Pourquoi êtes-vous contre le projet hôtelier aux Salines de Rivière-Noire ?

Rezistans ek Alternativ lutte depuis des années maintenant pour le respect et la préservation de notre environnement. Inscrire les droits de la nature dans la Constitution demeure d’ailleurs un de nos objectifs politiques principaux. On ne va tout de même pas rester les bras croisés et laisser détruire un “wetland” de catégorie 1 alors que l’enjeu écologique n’a jamais été aussi primordial. Mais ce n’est pas tout à fait exact de dire qu’on est contre le projet hôtelier. On est contre la destruction du “wetland 76” pour faire place à l’établissement hôtelier. Si demain le promoteur décide de construire son hôtel à l’arrière du “wetland” sur le terrain qui lui appartient aussi, nous n’y verrons aucun problème. Le combat qu’on mène aux Salines de Rivière-Noire a une dimension nationale dans la mesure qu’il concerne la protection et la réhabilitation de quelque 200 “wetlands” à travers le pays. Si on n’arrive pas à protéger un “wetland” de catégorie 1, on peut bien imaginer quel sort sera réservé aux autres “wetlands” de catégories inférieures. On estime aussi que les lois et protocoles existants en matière de développement doivent être respectés. C’est bien pour cela qu’on conteste l’EIA alloué par le ministre de l’Environnement devant le Tribunal de l’Environnement.

Rezistans ek Alternativ semble mener la vie dure à New Mauritius Hotels et ses actionnaires principaux. Pourquoi un tel acharnement ?

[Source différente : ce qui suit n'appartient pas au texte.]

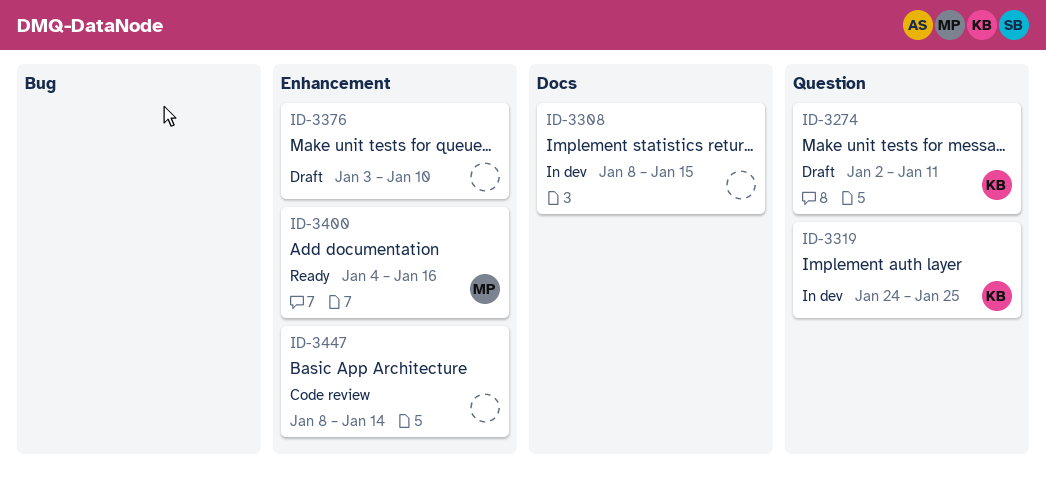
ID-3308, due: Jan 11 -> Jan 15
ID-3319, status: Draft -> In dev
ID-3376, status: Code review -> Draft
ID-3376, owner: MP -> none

Rezistans ek Alternativ lutte contre un système, pas contre des compagnies et encore moins contre des personnes. Donc je ne crois pas que l’on puisse dire que Rezistans ek Alternativ s’acharne contre New Mauritius Hotels et ses actionnaires principaux. Aujourd’hui, c’est NMH, hier c’était les promoteurs sud-africains à Pomponette, demain ce sera probablement un autre. Dan nou kafe pena triyaz. Nous voulons d’un pays où il fait bon vivre pour tous et tous ceux qui œuvrent dans la direction opposée peuvent s’attendre à croiser le fer avec nous. On a voulu nous intimider récemment aux Salines de Rivière-Noire. Mais cela ne marchera pas avec les militants de Rezistans ek Alternativ.

Le gouvernement a échoué dans son projet de réforme électorale. Étiez-vous d’accord avec la réforme Jugnauth ?

C’était loin d’être une réforme parfaite. Le mode de représentation proportionnelle parallèle proposé est inadéquat et il y avait cette absurdité de donner le pouvoir aux leaders des partis politiques pour faire entrer tout et n’importe qui au Parlement comme députés additionnels. Une bien curieuse forme de démocratie. Jugnauth se rend-il compte de la pression insoutenable qu’il a failli mettre sur des hommes et femmes politiques ?

Donc, on aura des élections générales avec des « Temporary Provisions » en ce qui concerne la déclaration ethnique ?

A priori oui, mais vous savez que les a priori en politique, surtout au niveau local, ne valent pas grand-chose. Je constate que le “bill” sur la réforme électorale n’est pas passé au vote au Parlement. L’État s’est engagé auprès des Nations unies à trouver une solution permanente à la question de déclaration ethnique soulevée par Rezistans ek Alternativ. Ne pas passer le “bill” au vote fait que l’échec de la réforme électorale ne peut être endossé par le Parlement et dans ce cas précis, c’est au gouvernement et plus particulièrement au Premier ministre que revient l’inaptitude de trouver une solution à la question de déclaration ethnique. Qui sait, peut-être que la réforme électorale sera finalement la dot requise pour un mariage politique.

Quelle analyse faites-vous de l’échiquier politique actuellement ?

L’électeur, selon moi, n’a plus d’argument valable pour justifier son adhésion aux partis traditionnels. En 2014, on a eu droit à une mini-révolution politique. Le MSM et le PMSD, qui ne valent pas plus de 30% sur l’échiquier électoral, ont gagné haut la main en raison du rejet massif de la République ramgoolamienne. Qu’en sera-t-il en 2019 ? A la partielle de Quatre-Bornes en 2017, plus d’un électeur sur deux n’avait pas voté pour un candidat issu d’un parti traditionnel. Si vous comptabilisez les abstentions, ce constat s’accentue. Ironiquement, les partis traditionnels ont désormais plus que jamais besoin de la proportionnelle. L’atomisation de la scène politique est omniprésente à travers le monde, surtout dans les pays développés. Ce n’est qu’une question de temps pour l’échiquier local.